# 課題文
既設排水管の図の説明から、「図2図2は、実施形態の既設排水管の研磨装置100の部分断面模式図である。」で始まり「図5図5は、実施形態の既設排水管の漏水補修方法を説明するための工程模式図である。」まで続く部分を、一字も変えずに返すこと。

# 本文抜粋

図2図2は、実施形態の既設排水管の研磨装置100の部分断面模式図である。
図3図3は、管状シャフト固定部材10の拡大模式図である。
図4図4は、研磨装置100を用いて切断された既設排水管の管内面を研磨する作業を説明するための工程模式図である。
図5図5は、実施形態の既設排水管の漏水補修方法を説明するための工程模式図である。
図6図6は、実施形態の既設排水管の漏水補修方法により補修された既設排水管に新設管を接続する方法を説明する工程模式図である。
図7図7は、従来の既設排水管の管内面を研磨する作業を説明するための工程模式図である。
図8図8は、実施形態の既設排水管に排水ホースを接続して塵芥を回収する作業を説明するための概略説明図である。

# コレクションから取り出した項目

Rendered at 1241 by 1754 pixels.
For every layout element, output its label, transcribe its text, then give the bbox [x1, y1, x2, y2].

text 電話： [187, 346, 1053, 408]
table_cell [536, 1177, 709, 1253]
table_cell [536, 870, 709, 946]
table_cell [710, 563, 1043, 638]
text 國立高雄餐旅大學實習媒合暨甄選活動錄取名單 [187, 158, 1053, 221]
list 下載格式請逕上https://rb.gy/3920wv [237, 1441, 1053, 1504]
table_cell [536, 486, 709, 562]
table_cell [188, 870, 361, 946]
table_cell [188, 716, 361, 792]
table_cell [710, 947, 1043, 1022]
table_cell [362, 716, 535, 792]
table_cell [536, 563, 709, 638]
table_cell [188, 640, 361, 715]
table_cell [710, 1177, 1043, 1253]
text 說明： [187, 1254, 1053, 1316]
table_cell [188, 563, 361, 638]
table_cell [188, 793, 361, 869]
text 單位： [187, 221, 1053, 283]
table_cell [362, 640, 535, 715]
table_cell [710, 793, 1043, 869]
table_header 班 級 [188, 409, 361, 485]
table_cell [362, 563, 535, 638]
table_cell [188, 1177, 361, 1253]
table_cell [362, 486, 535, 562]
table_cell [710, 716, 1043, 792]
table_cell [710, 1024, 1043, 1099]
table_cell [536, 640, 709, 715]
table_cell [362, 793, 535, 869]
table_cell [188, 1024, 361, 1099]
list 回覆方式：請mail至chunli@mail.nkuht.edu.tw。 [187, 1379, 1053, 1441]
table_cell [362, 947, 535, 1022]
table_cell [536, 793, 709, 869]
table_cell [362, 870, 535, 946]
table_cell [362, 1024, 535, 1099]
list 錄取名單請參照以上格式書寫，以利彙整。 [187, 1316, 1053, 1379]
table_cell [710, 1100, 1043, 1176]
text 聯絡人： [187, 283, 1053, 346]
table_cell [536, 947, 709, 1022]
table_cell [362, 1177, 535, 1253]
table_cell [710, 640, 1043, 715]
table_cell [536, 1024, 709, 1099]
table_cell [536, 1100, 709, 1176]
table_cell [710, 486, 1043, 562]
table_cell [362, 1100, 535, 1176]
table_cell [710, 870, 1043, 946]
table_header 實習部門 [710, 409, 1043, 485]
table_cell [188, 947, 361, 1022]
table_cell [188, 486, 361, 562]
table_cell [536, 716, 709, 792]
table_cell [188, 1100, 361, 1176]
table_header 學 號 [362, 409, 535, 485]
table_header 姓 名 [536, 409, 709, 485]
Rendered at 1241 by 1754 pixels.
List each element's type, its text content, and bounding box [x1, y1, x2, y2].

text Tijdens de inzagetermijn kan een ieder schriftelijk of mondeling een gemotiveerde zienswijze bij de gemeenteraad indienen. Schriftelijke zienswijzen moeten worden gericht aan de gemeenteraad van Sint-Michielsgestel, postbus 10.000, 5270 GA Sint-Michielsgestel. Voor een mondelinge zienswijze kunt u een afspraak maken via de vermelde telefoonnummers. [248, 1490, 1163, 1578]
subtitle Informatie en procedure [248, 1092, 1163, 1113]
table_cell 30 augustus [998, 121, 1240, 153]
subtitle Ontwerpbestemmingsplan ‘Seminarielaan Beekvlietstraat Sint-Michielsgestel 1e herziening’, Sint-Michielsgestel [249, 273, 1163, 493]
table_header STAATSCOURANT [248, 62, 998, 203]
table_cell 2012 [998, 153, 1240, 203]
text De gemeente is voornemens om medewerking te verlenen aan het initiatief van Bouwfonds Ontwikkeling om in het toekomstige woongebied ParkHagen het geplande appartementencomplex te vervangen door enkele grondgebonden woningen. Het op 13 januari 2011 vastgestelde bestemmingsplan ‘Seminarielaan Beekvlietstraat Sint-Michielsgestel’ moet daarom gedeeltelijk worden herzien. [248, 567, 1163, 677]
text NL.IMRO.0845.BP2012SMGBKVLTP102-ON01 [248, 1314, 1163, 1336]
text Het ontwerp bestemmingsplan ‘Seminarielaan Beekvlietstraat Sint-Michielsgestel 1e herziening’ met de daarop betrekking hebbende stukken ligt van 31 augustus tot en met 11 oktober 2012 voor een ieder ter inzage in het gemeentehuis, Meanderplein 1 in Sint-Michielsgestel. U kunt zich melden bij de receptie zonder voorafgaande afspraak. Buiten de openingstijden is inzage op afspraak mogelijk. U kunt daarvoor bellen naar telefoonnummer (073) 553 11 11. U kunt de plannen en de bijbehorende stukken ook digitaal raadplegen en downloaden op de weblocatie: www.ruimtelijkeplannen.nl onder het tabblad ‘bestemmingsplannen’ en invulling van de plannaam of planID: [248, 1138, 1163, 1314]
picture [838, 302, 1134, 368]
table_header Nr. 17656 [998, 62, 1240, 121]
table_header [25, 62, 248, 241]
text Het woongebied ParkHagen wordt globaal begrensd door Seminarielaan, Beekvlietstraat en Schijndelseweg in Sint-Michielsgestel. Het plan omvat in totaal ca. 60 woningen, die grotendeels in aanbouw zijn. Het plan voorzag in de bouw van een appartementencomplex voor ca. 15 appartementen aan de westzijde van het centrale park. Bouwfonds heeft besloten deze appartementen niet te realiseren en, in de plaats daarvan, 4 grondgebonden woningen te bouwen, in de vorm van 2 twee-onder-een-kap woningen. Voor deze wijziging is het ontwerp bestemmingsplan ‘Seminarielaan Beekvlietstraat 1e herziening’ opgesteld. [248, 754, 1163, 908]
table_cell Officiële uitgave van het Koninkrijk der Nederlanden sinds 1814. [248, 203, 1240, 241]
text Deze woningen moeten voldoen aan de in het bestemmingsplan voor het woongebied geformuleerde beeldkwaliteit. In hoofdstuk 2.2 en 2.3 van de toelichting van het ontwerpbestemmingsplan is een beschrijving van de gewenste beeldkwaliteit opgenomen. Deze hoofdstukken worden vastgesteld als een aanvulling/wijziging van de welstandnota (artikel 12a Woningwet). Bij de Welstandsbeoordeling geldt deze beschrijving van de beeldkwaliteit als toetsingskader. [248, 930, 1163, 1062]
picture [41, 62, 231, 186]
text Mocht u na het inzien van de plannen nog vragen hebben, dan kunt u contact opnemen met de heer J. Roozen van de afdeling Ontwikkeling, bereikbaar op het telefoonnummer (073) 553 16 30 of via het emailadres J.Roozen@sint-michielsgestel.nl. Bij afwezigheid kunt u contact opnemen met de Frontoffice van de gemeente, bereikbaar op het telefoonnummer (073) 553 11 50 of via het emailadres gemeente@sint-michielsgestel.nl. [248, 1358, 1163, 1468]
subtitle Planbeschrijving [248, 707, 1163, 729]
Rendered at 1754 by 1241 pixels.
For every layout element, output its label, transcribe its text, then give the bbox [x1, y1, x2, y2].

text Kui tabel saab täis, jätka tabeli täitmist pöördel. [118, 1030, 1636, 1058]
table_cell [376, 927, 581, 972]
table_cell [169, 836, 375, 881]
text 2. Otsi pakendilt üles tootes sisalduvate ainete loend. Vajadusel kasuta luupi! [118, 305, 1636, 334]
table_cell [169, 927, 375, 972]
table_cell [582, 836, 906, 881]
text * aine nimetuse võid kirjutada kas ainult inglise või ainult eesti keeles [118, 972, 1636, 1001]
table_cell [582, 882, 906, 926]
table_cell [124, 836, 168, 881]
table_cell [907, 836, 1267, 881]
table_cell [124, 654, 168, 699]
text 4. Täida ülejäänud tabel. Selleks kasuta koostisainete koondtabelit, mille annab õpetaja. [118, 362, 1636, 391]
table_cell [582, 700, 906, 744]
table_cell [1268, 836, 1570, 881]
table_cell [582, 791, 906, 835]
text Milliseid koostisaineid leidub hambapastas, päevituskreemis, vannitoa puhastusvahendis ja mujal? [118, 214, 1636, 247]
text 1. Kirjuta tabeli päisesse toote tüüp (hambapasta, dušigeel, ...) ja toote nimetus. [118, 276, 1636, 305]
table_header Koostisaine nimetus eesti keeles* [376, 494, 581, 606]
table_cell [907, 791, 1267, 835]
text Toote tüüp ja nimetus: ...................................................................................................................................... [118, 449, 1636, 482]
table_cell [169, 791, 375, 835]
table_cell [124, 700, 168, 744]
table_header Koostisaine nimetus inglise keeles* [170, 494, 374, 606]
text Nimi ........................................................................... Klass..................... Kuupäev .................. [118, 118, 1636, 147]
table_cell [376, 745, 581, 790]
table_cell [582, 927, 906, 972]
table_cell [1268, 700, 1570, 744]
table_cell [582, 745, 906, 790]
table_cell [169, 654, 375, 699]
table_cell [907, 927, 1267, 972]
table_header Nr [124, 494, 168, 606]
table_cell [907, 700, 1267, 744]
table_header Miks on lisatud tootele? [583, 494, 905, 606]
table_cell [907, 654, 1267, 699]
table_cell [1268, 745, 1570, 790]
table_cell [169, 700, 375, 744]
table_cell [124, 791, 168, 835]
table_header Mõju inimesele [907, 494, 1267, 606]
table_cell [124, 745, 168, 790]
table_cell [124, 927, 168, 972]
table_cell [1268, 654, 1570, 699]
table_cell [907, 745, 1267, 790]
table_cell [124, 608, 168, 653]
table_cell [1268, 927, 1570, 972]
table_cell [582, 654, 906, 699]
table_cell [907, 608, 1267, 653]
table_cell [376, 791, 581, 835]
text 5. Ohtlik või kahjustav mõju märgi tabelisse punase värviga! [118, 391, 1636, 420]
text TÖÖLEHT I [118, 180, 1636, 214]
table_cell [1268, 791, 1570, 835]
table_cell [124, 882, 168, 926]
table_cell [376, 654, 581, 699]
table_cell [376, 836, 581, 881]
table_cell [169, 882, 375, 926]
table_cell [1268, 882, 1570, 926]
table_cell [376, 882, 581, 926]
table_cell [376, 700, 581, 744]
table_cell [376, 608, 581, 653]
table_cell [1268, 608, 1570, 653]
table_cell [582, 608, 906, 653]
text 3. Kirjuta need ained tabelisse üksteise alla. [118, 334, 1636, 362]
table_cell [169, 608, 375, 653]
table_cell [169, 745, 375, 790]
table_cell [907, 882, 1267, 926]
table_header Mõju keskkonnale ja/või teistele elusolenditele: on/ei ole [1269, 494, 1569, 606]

# 解答例
図2図2は、実施形態の既設排水管の研磨装置100の部分断面模式図である。
図3図3は、管状シャフト固定部材10の拡大模式図である。
図4図4は、研磨装置100を用いて切断された既設排水管の管内面を研磨する作業を説明するための工程模式図である。
図5図5は、実施形態の既設排水管の漏水補修方法を説明するための工程模式図である。